THE TASK: Set down exactly the lines below between the line holding "Document page, 1241x1754 pixels." and the line holding "For every layout", inclusive; no other line belongs in the answer.

TASK DATA:

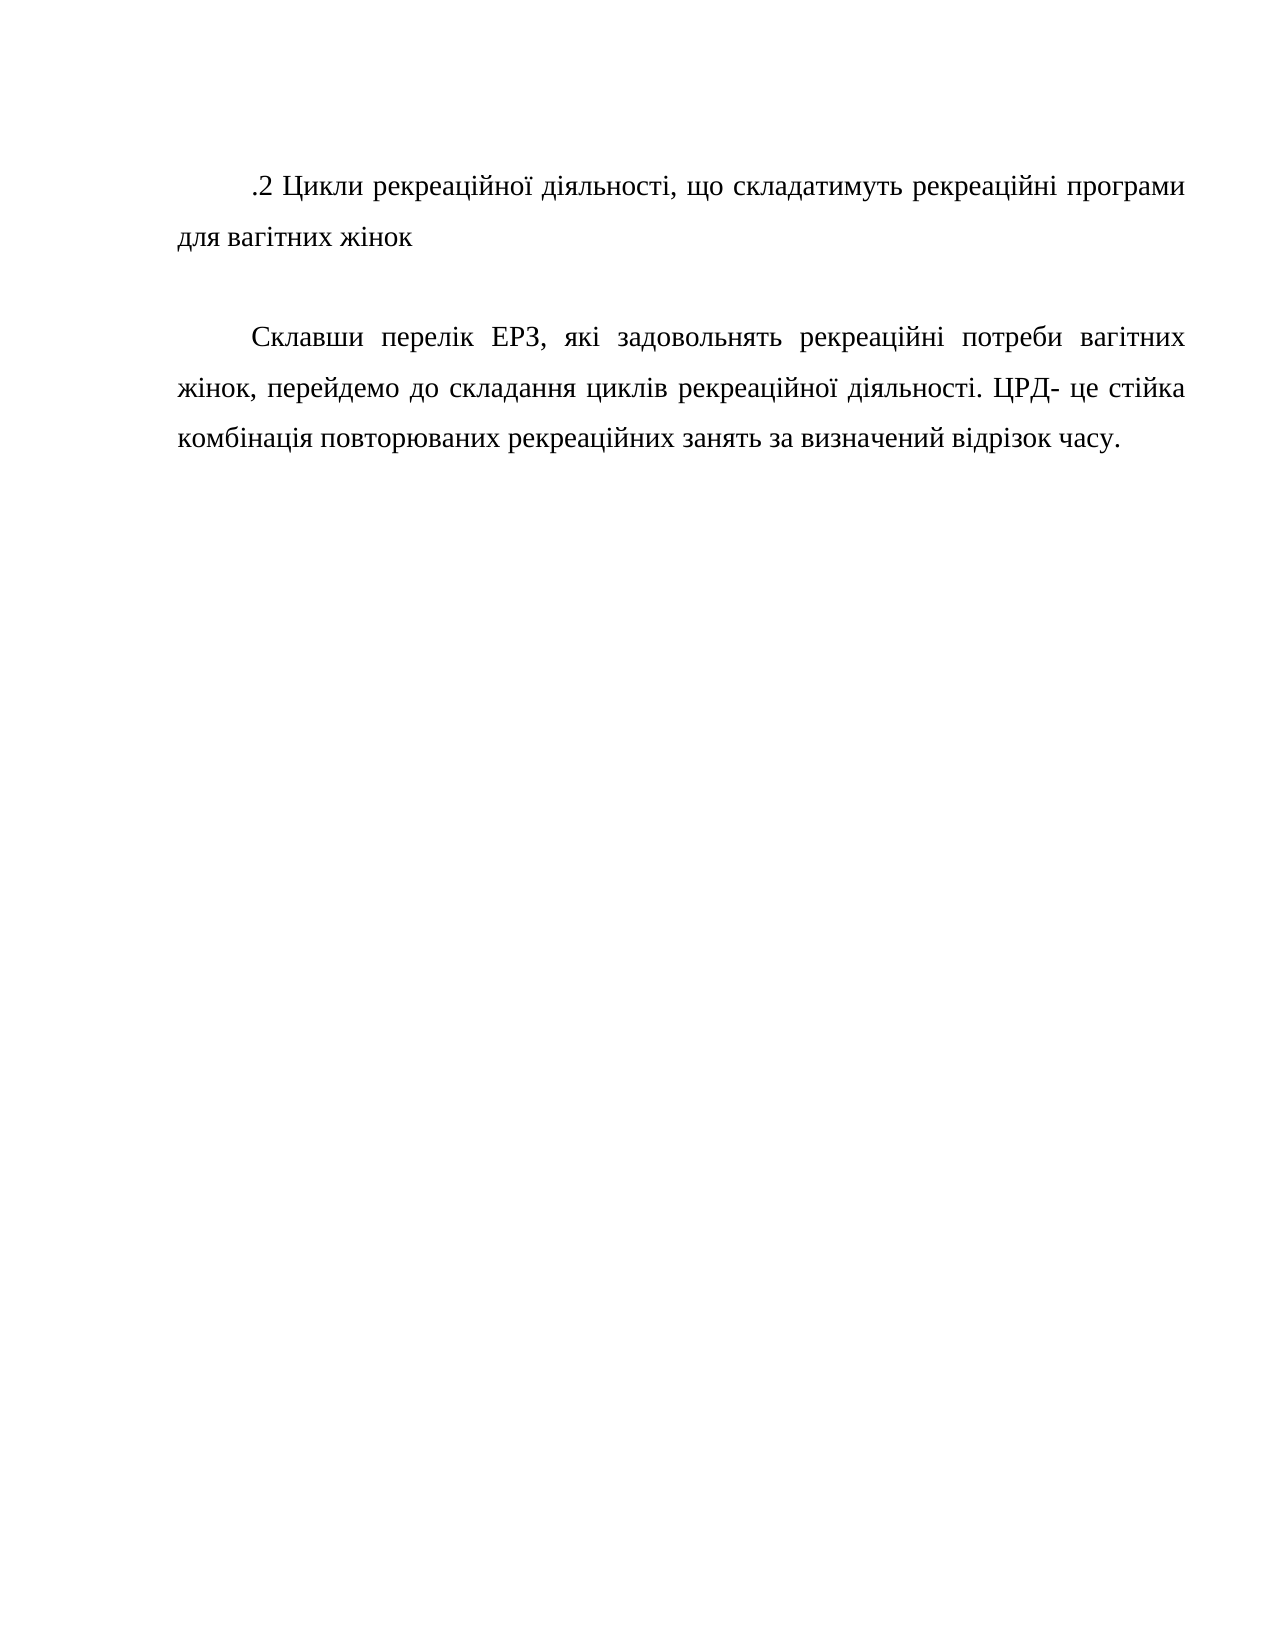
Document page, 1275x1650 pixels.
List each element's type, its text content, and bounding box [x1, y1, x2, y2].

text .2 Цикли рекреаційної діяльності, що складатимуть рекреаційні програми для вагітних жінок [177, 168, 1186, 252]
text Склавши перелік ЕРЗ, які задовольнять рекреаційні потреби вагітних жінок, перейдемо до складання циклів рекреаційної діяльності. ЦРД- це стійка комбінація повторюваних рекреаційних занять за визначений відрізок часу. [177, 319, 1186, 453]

...

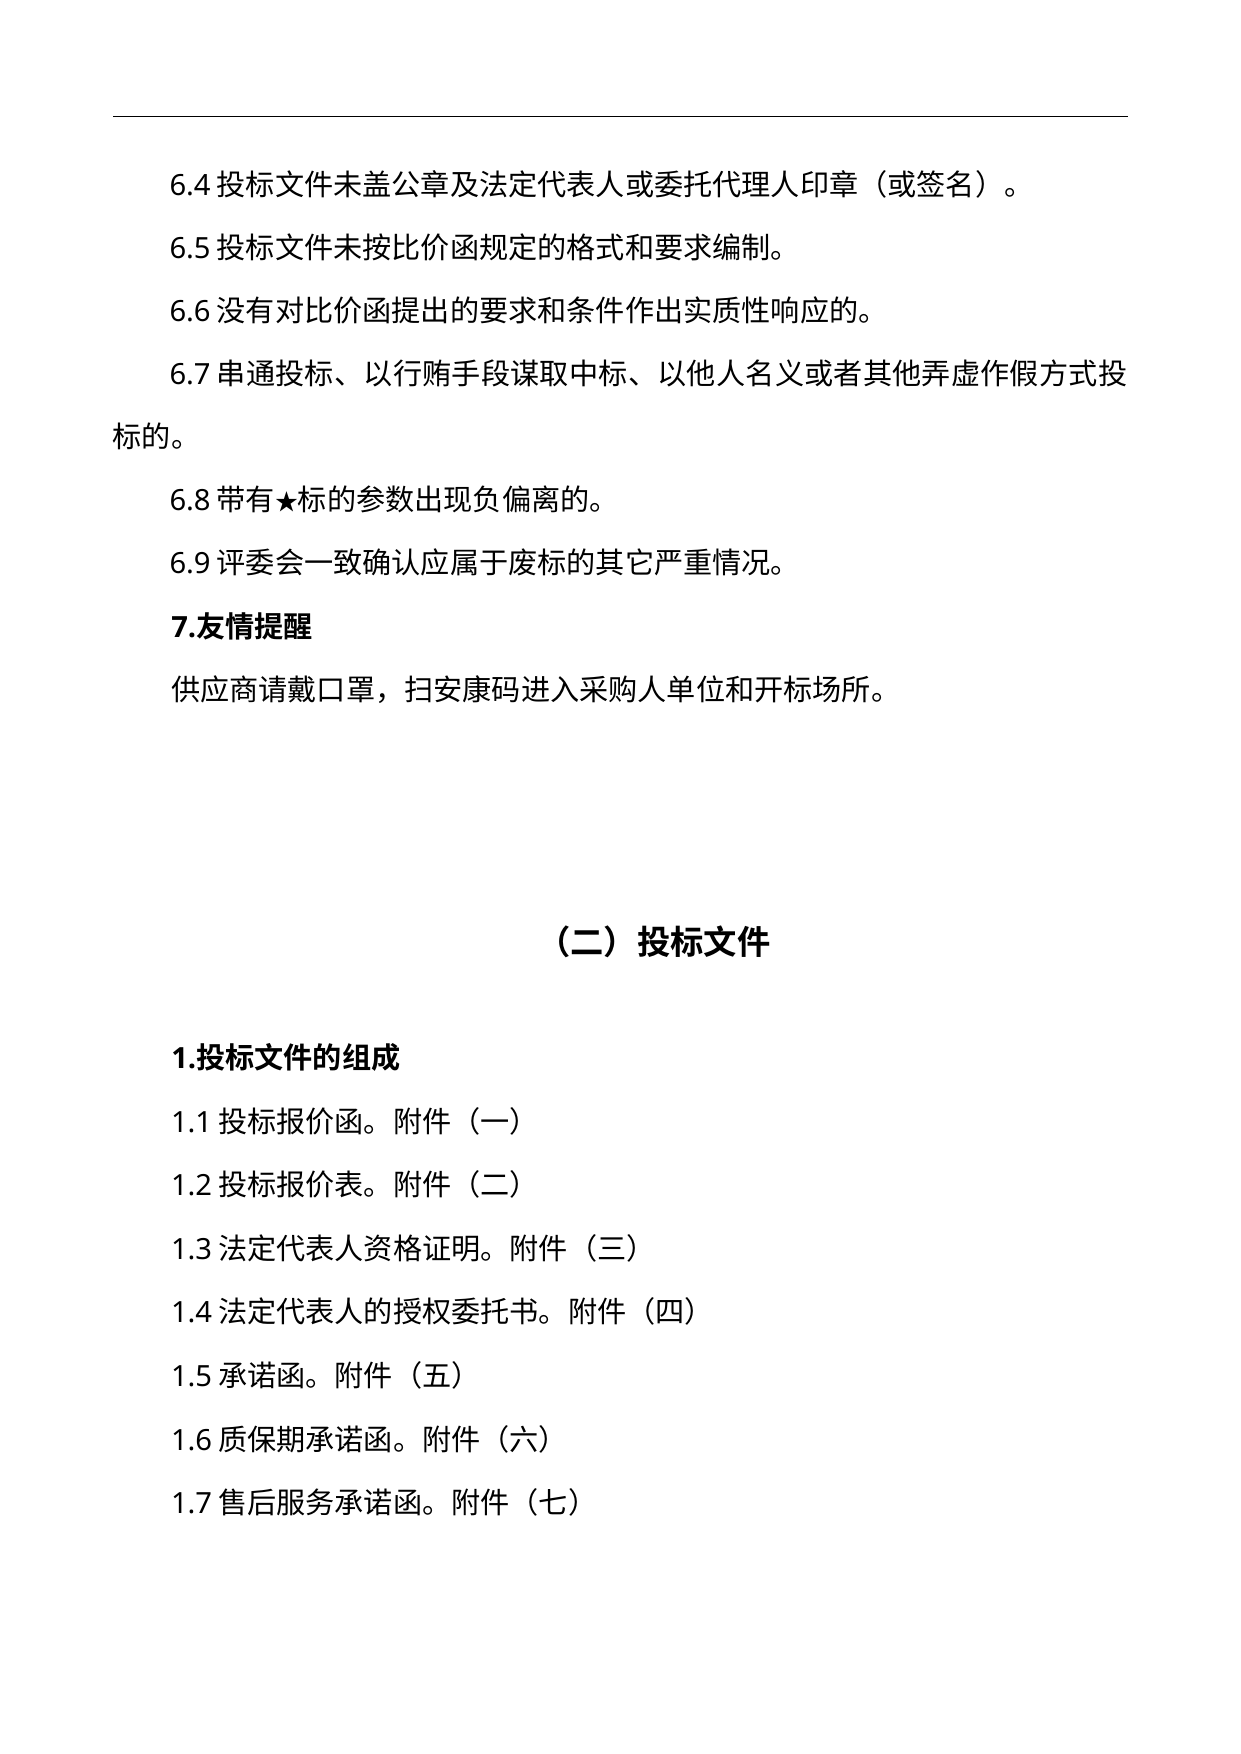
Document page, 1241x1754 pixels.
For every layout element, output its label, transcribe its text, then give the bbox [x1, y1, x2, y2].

* * *

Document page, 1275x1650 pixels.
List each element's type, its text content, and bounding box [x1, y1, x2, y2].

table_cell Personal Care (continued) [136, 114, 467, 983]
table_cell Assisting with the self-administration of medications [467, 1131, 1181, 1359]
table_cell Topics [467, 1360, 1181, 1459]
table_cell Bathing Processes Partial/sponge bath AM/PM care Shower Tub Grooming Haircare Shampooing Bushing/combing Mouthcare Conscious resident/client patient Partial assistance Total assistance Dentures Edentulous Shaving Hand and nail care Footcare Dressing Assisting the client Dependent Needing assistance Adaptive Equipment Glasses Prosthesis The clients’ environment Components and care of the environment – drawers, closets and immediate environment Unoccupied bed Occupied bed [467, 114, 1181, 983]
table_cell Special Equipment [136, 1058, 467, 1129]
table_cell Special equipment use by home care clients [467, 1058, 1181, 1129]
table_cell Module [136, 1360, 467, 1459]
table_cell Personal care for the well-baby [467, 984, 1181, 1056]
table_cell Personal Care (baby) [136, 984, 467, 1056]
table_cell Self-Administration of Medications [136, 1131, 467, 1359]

OUTPUT:
Document page, 1241x1754 pixels.
For every layout element, output its label, transcribe its text, then give the bbox [x1, y1, x2, y2].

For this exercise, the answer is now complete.